Assembly of the NLRP3 inflammasome

Considering the differences in the structure and function of the molecules reported to activate the NLRP3 inflammasome, it is unlikely that they directly interact with NLRP3. Several mechanisms seem to play a role in the assembly of the NLRP3 inflammasome. Membrane damage appears to be a common step in NLRP3 activation shared by a number of stimuli including ATP, nigericin and crystals.
ATP and nigericin cause membrane damage by inducing the formation of a pore [2], while crystals create lysosomal membrane damage following their phagocytosis [5]. One hypothesis to explain how membrane damage can trigger NLRP3 activation is that this damage causes the modification or release of an endogenous molecule that is recognized by NLRP3. Another event that appears to be required for the activation of NLRP3 is the efflux of intracellular potassium.
Indeed, glyburide (also known as glybenclamide), an inhibitor of ATP-sensitive K+ channels, was shown to block the activation of the NLRP3 inflammasome in reponse to ATP, nigericin and crystals [8]. Lastly, the generation of reactive oxygen species (ROS) seems also critical for the activation of the NLRP3 inflammasome [7].

Inflammasone and the immune response

The increasing number of publications on the inflammasome highlight its importance in the immune response to microbial molecules and danger signals. The inflammasome is becoming an attractive target for therapeutic intervention in a wide range of inflammatory diseases, including autoimmune diseases. However, more studies need to be carried out to better understand the activation and regulation of the inflammasome. In an effort to assist scientists in their studies on the inflammasome, InvivoGen provides a set of tools comprising a cell line specifically enginereed to detect mature IL-1β, and molecules that act as inducers or inhibitors of the inflammasome.

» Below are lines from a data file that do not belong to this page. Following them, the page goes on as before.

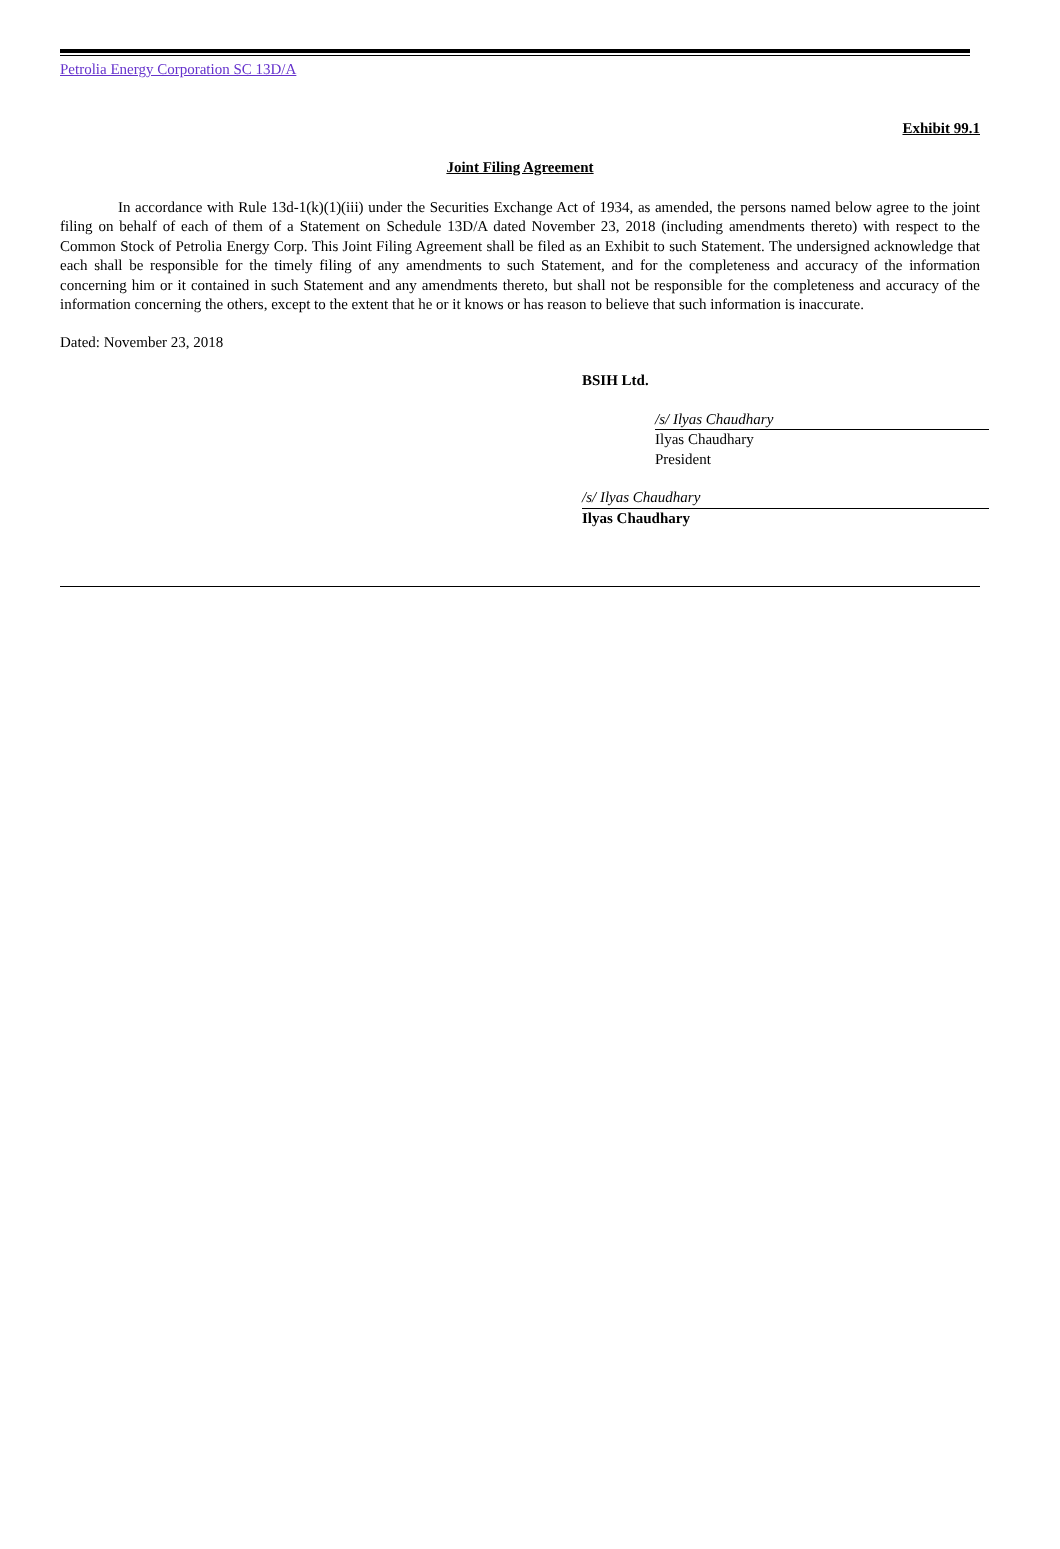Petrolia Energy Corporation SC 13D/A
Exhibit 99.1
Joint Filing Agreement
In accordance with Rule 13d-1(k)(1)(iii) under the Securities Exchange Act of 1934, as amended, the persons named below agree to the joint filing on behalf of each of them of a Statement on Schedule 13D/A dated November 23, 2018 (including amendments thereto) with respect to the Common Stock of Petrolia Energy Corp. This Joint Filing Agreement shall be filed as an Exhibit to such Statement. The undersigned acknowledge that each shall be responsible for the timely filing of any amendments to such Statement, and for the completeness and accuracy of the information concerning him or it contained in such Statement and any amendments thereto, but shall not be responsible for the completeness and accuracy of the information concerning the others, except to the extent that he or it knows or has reason to believe that such information is inaccurate.
Dated: November 23, 2018
BSIH Ltd.
/s/ Ilyas Chaudhary
Ilyas Chaudhary
President
/s/ Ilyas Chaudhary
Ilyas Chaudhary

1. Lamkanfi M. et al., 2009. Fungal zymosan and mannan activate the cryopyrin inflammasome. J Biol Chem. 284(31):20574-81.
2. Pelegrin P, Surprenant A., 2007. Pannexin-1 couples to maitotoxin- and nigericin-induced interleukin-1beta release through a dye uptake-independent pathway. J Biol Chem. 282(4):2386-94.
3. Martinon F. et al., 2006. Gout-associated uric acid crystals activate the NALP3 inflammasome. Nature. 440(7081):237-41.
4. Dostert C. et al., 2008. Innate immune activation through Nalp3 inflammasome sensing of asbestos and silica. Science. 320(5876):674-7.
5. Hornung v, et al., 2008. Silica crystals and aluminum salts activate the NALP3 inflammasome through phagosomal destabilization. Nat Immunol. 9(8):847-56.
6. Halle A. et al., 2008. The NALP3 inflammasome is involved in the innate immune response to amyloid-beta. Nat Immunol. 9(8):857-65.
7. Dostert C. et al., 2009. Malarial hemozoin is a Nalp3 inflammasome activating danger signal. PLoS One. 4(8):e6510.
8. Lamkanfi M. et al., 2009. Glyburide inhibits the Cryopyrin/Nalp3 inflammasome. J Cell Biol. 187(1):61-70.